DIRECTIONS —
Print out the data that follows exactly, character for character, apart from the pictures.

-------

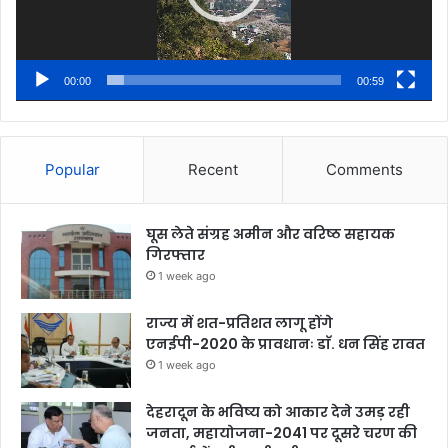
00:00
00:59
Popular
Recent
Comments
घूस लेते संग्रह अमीन और वरिष्ठ सहायक
गिरफ्तार
1 week ago
राज्य में शत-प्रतिशत लागू होंगे
एनईपी-2020 के प्रावधानः डाॅ. धन सिंह रावत
1 week ago
देहरादून के भविष्य को आकार देने उमड़ रही
जनता, महायोजना-2041 पर दूसरे चरण की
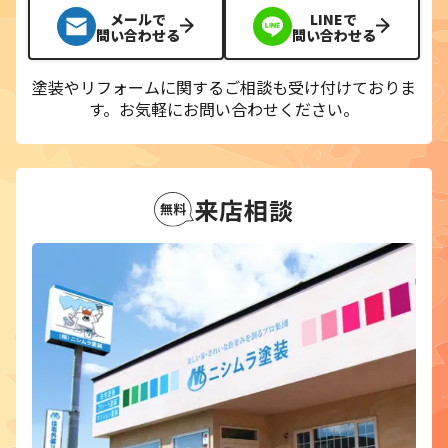
メールで
LINEで
問い合わせる
問い合わせる
塗装やリフォームに関するご相談も受け付けておりま
す。
お気軽にお問い合わせください。
来店相談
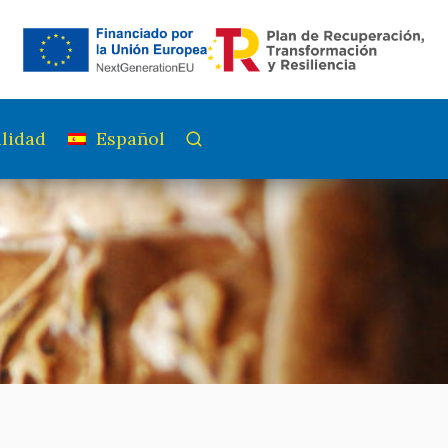
lidad
Español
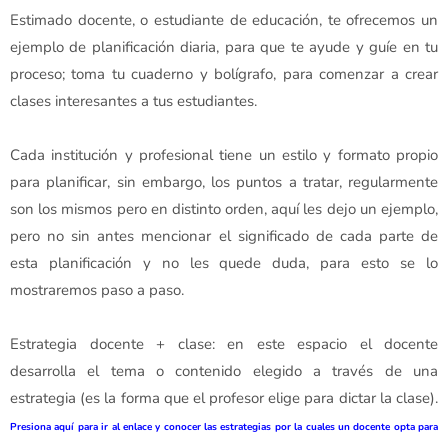
Estimado docente, o estudiante de educación, te ofrecemos un
ejemplo de planificación diaria, para que te ayude y guíe en tu
proceso; toma tu cuaderno y bolígrafo, para comenzar a crear
clases interesantes a tus estudiantes.
Cada institución y profesional tiene un estilo y formato propio
para planificar, sin embargo, los puntos a tratar, regularmente
son los mismos pero en distinto orden, aquí les dejo un ejemplo,
pero no sin antes mencionar el significado de cada parte de
esta planificación y no les quede duda, para esto se lo
mostraremos paso a paso.
Estrategia docente + clase: en este espacio el docente
desarrolla el tema o contenido elegido a través de una
estrategia (es la forma que el profesor elige para dictar la clase).
Presiona aquí para ir al enlace y conocer las estrategias por la cuales un docente opta para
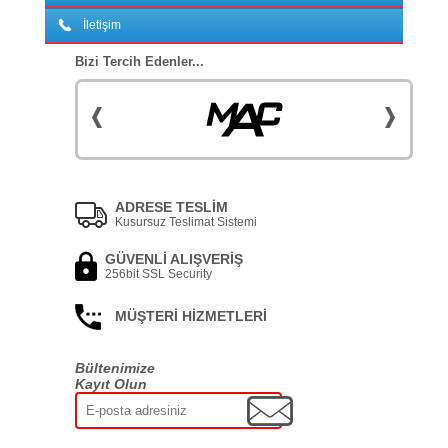
İletişim
Bizi Tercih Edenler...
ADRESE TESLİM
Kusursuz Teslimat Sistemi
GÜVENLİ ALIŞVERİŞ
256bit SSL Security
MÜŞTERİ HİZMETLERİ
Bültenimize
Kayıt Olun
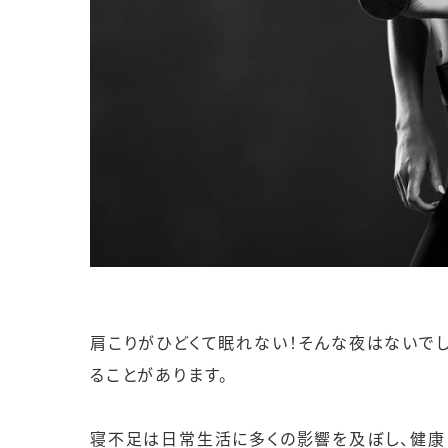
肩こりがひどくて眠れない！そんな夜はないでし
ることがあります。
寝不足は日常生活に多くの影響を及ぼし、健康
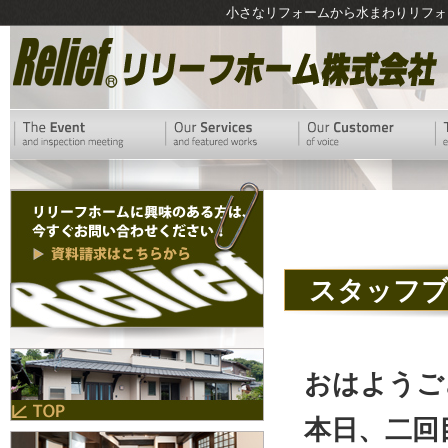
小さなリフォームから水まわりリフォ
スタッフ
おはようご
本日、二回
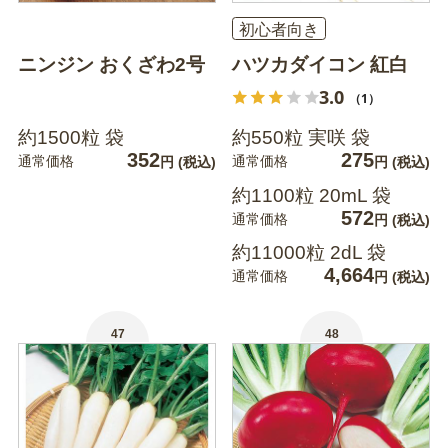
初心者向き
ニンジン おくざわ2号
ハツカダイコン 紅白
3.0
（1）
約1500粒 袋
約550粒 実咲 袋
352
275
通常価格
通常価格
円
(税込)
円
(税込)
約1100粒 20mL 袋
572
通常価格
円
(税込)
約11000粒 2dL 袋
4,664
通常価格
円
(税込)
47
48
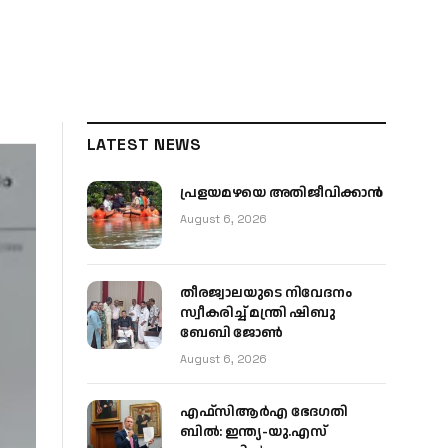
LATEST NEWS
പ്രളയമഴയെ അതിജീവിക്കാന്‍
August 6, 2026
തീരജ്വാലയുടെ നിവേദനം
സ്വീകരിച്ച് മന്ത്രി ഷിബു
ബേബി ജോൺ
August 6, 2026
എഫ്‌സിആർഎ ഭേദഗതി
ബിൽ: ഇന്ത്യ-യു.എസ്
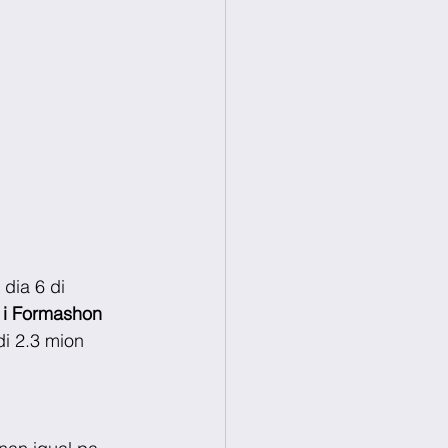
dia 6 di 
i Formashon 
i 2.3 mion 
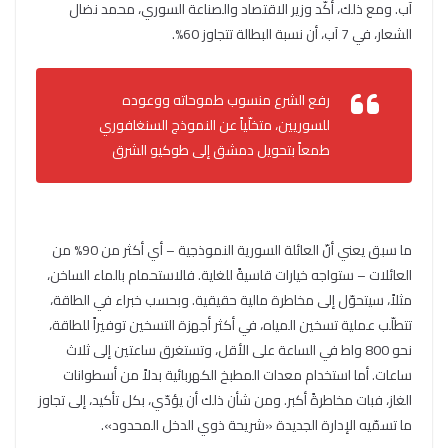
آب. ومع ذلك، أكّد وزير الاقتصاد والصناعة السوري، محمد نضال
الشعار، في 7 آب، أن نسبة البطالة تتجاوز 60%.
رفع الشرع منسوب طموحاته ووعوده
للسوريين، متخلّياً عن النموذج السنغافوري
طمعاً بتحويل دمشق إلى طوكيو الشرق
ما سبق يعني أنّ العائلة السورية النموذجية – أي أكثر من 90% من
العائلات – ستواجه خيارات قاسيةً للغاية. فالاستحمام بالماء الساخن،
مثلاً، سيتحوّل إلى مخاطرة مالية حقيقية. وبحسب خبراء في الطاقة،
تتطلّب عملية تسخين المياه، في أكثر أجهزة التسخين توفيراً للطاقة،
نحو 800 واط في الساعة على الأقل، وتستغرق ساعتين إلى ثلاث
ساعات. أما استخدام معدات المطبخ الكهربائية بدلاً من أسطوانات
الغاز، فبات مخاطرةً أكبر. ومن شأن ذلك أن يؤدّي، بكل تأكيد، إلى تجاوز
ما تسمّيه الإدارة الجديدة «شريحة ذوي الدخل المحدود».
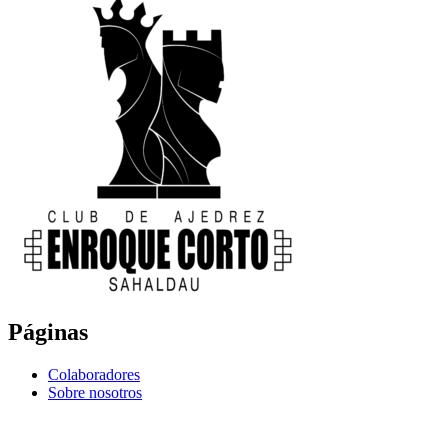
Páginas
Colaboradores
Sobre nosotros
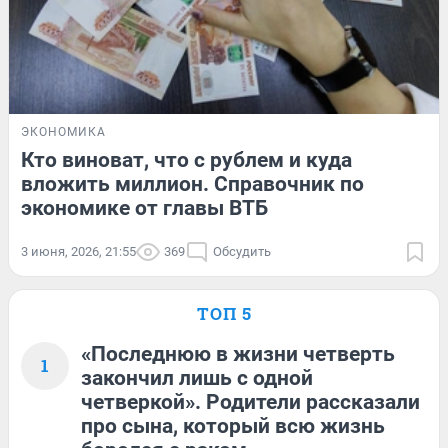
ЭКОНОМИКА
Кто виноват, что с рублем и куда
вложить миллион. Справочник по
экономике от главы ВТБ
3 июня, 2026, 21:55
369
Обсудить
ТОП 5
«Последнюю в жизни четверть
1
закончил лишь с одной
четверкой». Родители рассказали
про сына, который всю жизнь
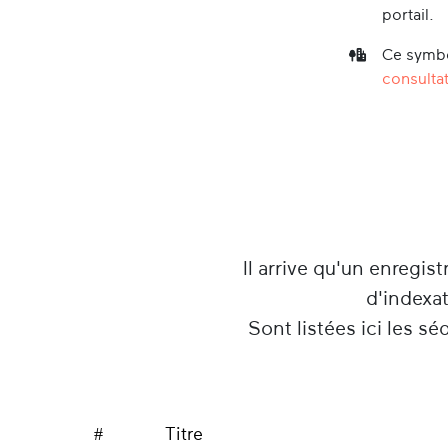
portail.
Ce symbo
consultat
Il arrive qu'un enregist
d'indexa
Sont listées ici les s
#
Titre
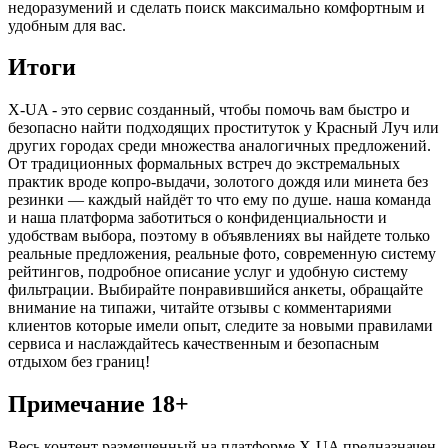
недоразумений и сделать поиск максимально комфортным и
удобным для вас.
Итоги
X-UA - это сервис созданный, чтобы помочь вам быстро и
безопасно найти подходящих проституток у Красный Луч или
других городах среди множества аналогичных предложений.
От традиционных формальных встреч до экстремальных
практик вроде копро-выдачи, золотого дождя или минета без
резинки — каждый найдёт то что ему по душе. наша команда
и наша платформа заботиться о конфиденциальности и
удобствам выбора, поэтому в объявлениях вы найдете только
реальные предложения, реальные фото, современную систему
рейтингов, подробное описание услуг и удобную систему
фильтрации. Выбирайте понравившийся анкеты, обращайте
внимание на типажи, читайте отзывы с комментариями
клиентов которые имели опыт, следите за новыми правилами
сервиса и наслаждайтесь качественным и безопасным
отдыхом без границ!
Примечание 18+
Весь контент размещенный на платформе X-UA предназначен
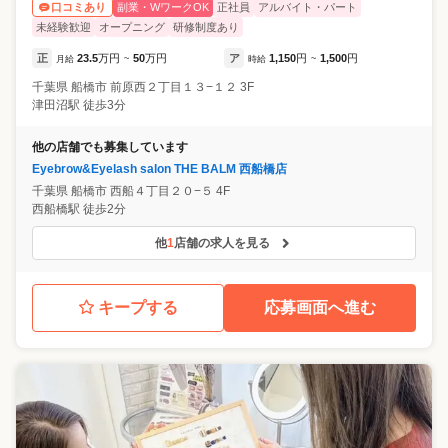
副業・WワークOK
正社員
アルバイト・パート
口コミあり
未経験歓迎
オープニング
研修制度あり
正
23.5
万円
50
万円
ア
1,150
円
1,500
円
月給
~
時給
~
千葉県
船橋市
前原西２丁目１３−１２ 3F
津田沼駅 徒歩3分
他の店舗でも募集しています
Eyebrow&Eyelash salon THE BALM 西船橋店
千葉県
船橋市
西船４丁目２０−５ 4F
西船橋駅 徒歩2分
他
1
店舗の求人を見る
キープする
応募画面へ進む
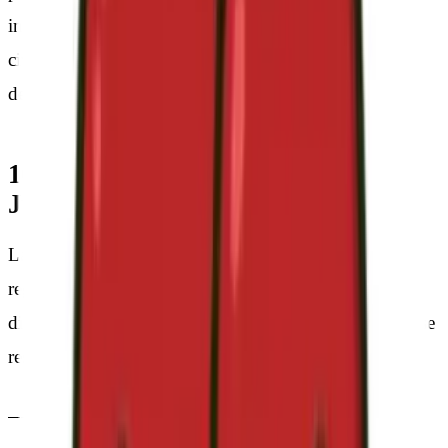
indebida de su portal ejerciendo todas las acciones
civiles y penales que le puedan corresponder en
derecho.
10. Legislación Aplicable y
Jurisdicción
La relación entre CERECILLA, S.L. y el usuario se
regirá por la normativa española vigente. Todas las
disputas y reclamaciones derivadas de este aviso legal se
resolverán por los juzgados y tribunales de Barcelona.
COMPARADOR INDEPENDIENTE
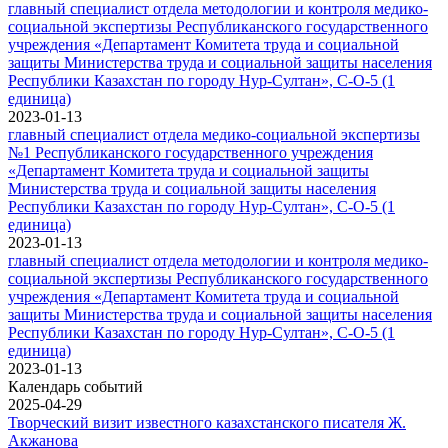
главный специалист отдела методологии и контроля медико-
социальной экспертизы Республиканского государственного
учреждения «Департамент Комитета труда и социальной
защиты Министерства труда и социальной защиты населения
Республики Казахстан по городу Нур-Султан», C-O-5 (1
единица)
2023-01-13
главный специалист отдела медико-социальной экспертизы
№1 Республиканского государственного учреждения
«Департамент Комитета труда и социальной защиты
Министерства труда и социальной защиты населения
Республики Казахстан по городу Нур-Султан», C-O-5 (1
единица)
2023-01-13
главный специалист отдела методологии и контроля медико-
социальной экспертизы Республиканского государственного
учреждения «Департамент Комитета труда и социальной
защиты Министерства труда и социальной защиты населения
Республики Казахстан по городу Нур-Султан», C-O-5 (1
единица)
2023-01-13
Календарь событий
2025-04-29
Творческий визит известного казахстанского писателя Ж.
Акжанова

-------

RESPONSE —
00:00
00:59
Popular
Recent
Comments
घूस लेते संग्रह अमीन और वरिष्ठ सहायक
गिरफ्तार
1 week ago
राज्य में शत-प्रतिशत लागू होंगे
एनईपी-2020 के प्रावधानः डाॅ. धन सिंह रावत
1 week ago
देहरादून के भविष्य को आकार देने उमड़ रही
जनता, महायोजना-2041 पर दूसरे चरण की
メールで
LINEで
問い合わせる
問い合わせる
塗装やリフォームに関するご相談も受け付けておりま
す。
お気軽にお問い合わせください。
来店相談
lidad
Español
Estimado docente, o estudiante de educación, te ofrecemos un
ejemplo de planificación diaria, para que te ayude y guíe en tu
proceso; toma tu cuaderno y bolígrafo, para comenzar a crear
clases interesantes a tus estudiantes.
Cada institución y profesional tiene un estilo y formato propio
para planificar, sin embargo, los puntos a tratar, regularmente
son los mismos pero en distinto orden, aquí les dejo un ejemplo,
pero no sin antes mencionar el significado de cada parte de
esta planificación y no les quede duda, para esto se lo
mostraremos paso a paso.
Estrategia docente + clase: en este espacio el docente
desarrolla el tema o contenido elegido a través de una
estrategia (es la forma que el profesor elige para dictar la clase).
Presiona aquí para ir al enlace y conocer las estrategias por la cuales un docente opta para
İletişim
Bizi Tercih Edenler...
ADRESE TESLİM
Kusursuz Teslimat Sistemi
GÜVENLİ ALIŞVERİŞ
256bit SSL Security
MÜŞTERİ HİZMETLERİ
Bültenimize
Kayıt Olun
肩こりがひどくて眠れない！そんな夜はないでし
ることがあります。
寝不足は日常生活に多くの影響を及ぼし、健康
小さなリフォームから水まわりリフォ
スタッフ
おはようご
本日、二回
初心者向き
ニンジン おくざわ2号
ハツカダイコン 紅白
3.0
（1）
約1500粒 袋
約550粒 実咲 袋
352
275
通常価格
通常価格
円
(税込)
円
(税込)
約1100粒 20mL 袋
572
通常価格
円
(税込)
約11000粒 2dL 袋
4,664
通常価格
円
(税込)
47
48
LATEST NEWS
പ്രളയമഴയെ അതിജീവിക്കാന്‍
August 6, 2026
തീരജ്വാലയുടെ നിവേദനം
സ്വീകരിച്ച് മന്ത്രി ഷിബു
ബേബി ജോൺ
August 6, 2026
എഫ്‌സിആർഎ ഭേദഗതി
ബിൽ: ഇന്ത്യ-യു.എസ്
dia 6 di 
i Formashon 
i 2.3 mion 
آب. ومع ذلك، أكّد وزير الاقتصاد والصناعة السوري، محمد نضال
الشعار، في 7 آب، أن نسبة البطالة تتجاوز 60%.
رفع الشرع منسوب طموحاته ووعوده
للسوريين، متخلّياً عن النموذج السنغافوري
طمعاً بتحويل دمشق إلى طوكيو الشرق
ما سبق يعني أنّ العائلة السورية النموذجية – أي أكثر من 90% من
العائلات – ستواجه خيارات قاسيةً للغاية. فالاستحمام بالماء الساخن،
مثلاً، سيتحوّل إلى مخاطرة مالية حقيقية. وبحسب خبراء في الطاقة،
تتطلّب عملية تسخين المياه، في أكثر أجهزة التسخين توفيراً للطاقة،
نحو 800 واط في الساعة على الأقل، وتستغرق ساعتين إلى ثلاث
ساعات. أما استخدام معدات المطبخ الكهربائية بدلاً من أسطوانات
الغاز، فبات مخاطرةً أكبر. ومن شأن ذلك أن يؤدّي، بكل تأكيد، إلى تجاوز
ما تسمّيه الإدارة الجديدة «شريحة ذوي الدخل المحدود».
Páginas
Colaboradores
Sobre nosotros
ЭКОНОМИКА
Кто виноват, что с рублем и куда
вложить миллион. Справочник по
экономике от главы ВТБ
3 июня, 2026, 21:55
369
Обсудить
ТОП 5
«Последнюю в жизни четверть
1
закончил лишь с одной
четверкой». Родители рассказали
про сына, который всю жизнь
portail.
Ce symbo
consultat
Il arrive qu'un enregist
d'indexa
Sont listées ici les s
#
Titre
недоразумений и сделать поиск максимально комфортным и
удобным для вас.
Итоги
X-UA - это сервис созданный, чтобы помочь вам быстро и
безопасно найти подходящих проституток у Красный Луч или
других городах среди множества аналогичных предложений.
От традиционных формальных встреч до экстремальных
практик вроде копро-выдачи, золотого дождя или минета без
резинки — каждый найдёт то что ему по душе. наша команда
и наша платформа заботиться о конфиденциальности и
удобствам выбора, поэтому в объявлениях вы найдете только
реальные предложения, реальные фото, современную систему
рейтингов, подробное описание услуг и удобную систему
фильтрации. Выбирайте понравившийся анкеты, обращайте
внимание на типажи, читайте отзывы с комментариями
клиентов которые имели опыт, следите за новыми правилами
сервиса и наслаждайтесь качественным и безопасным
отдыхом без границ!
Примечание 18+
Весь контент размещенный на платформе X-UA предназначен
副業・WワークOK
正社員
アルバイト・パート
口コミあり
未経験歓迎
オープニング
研修制度あり
正
23.5
万円
50
万円
ア
1,150
円
1,500
円
月給
~
時給
~
千葉県
船橋市
前原西２丁目１３−１２ 3F
津田沼駅 徒歩3分
他の店舗でも募集しています
Eyebrow&Eyelash salon THE BALM 西船橋店
千葉県
船橋市
西船４丁目２０−５ 4F
西船橋駅 徒歩2分
他
1
店舗の求人を見る
キープする
応募画面へ進む
indebida de su portal ejerciendo todas las acciones
civiles y penales que le puedan corresponder en
derecho.
10. Legislación Aplicable y
Jurisdicción
La relación entre CERECILLA, S.L. y el usuario se
regirá por la normativa española vigente. Todas las
disputas y reclamaciones derivadas de este aviso legal se
resolverán por los juzgados y tribunales de Barcelona.
COMPARADOR INDEPENDIENTE
главный специалист отдела методологии и контроля медико-
социальной экспертизы Республиканского государственного
учреждения «Департамент Комитета труда и социальной
защиты Министерства труда и социальной защиты населения
Республики Казахстан по городу Нур-Султан», C-O-5 (1
единица)
2023-01-13
главный специалист отдела медико-социальной экспертизы
№1 Республиканского государственного учреждения
«Департамент Комитета труда и социальной защиты
Министерства труда и социальной защиты населения
Республики Казахстан по городу Нур-Султан», C-O-5 (1
единица)
2023-01-13
главный специалист отдела методологии и контроля медико-
социальной экспертизы Республиканского государственного
учреждения «Департамент Комитета труда и социальной
защиты Министерства труда и социальной защиты населения
Республики Казахстан по городу Нур-Султан», C-O-5 (1
единица)
2023-01-13
Календарь событий
2025-04-29
Творческий визит известного казахстанского писателя Ж.
Акжанова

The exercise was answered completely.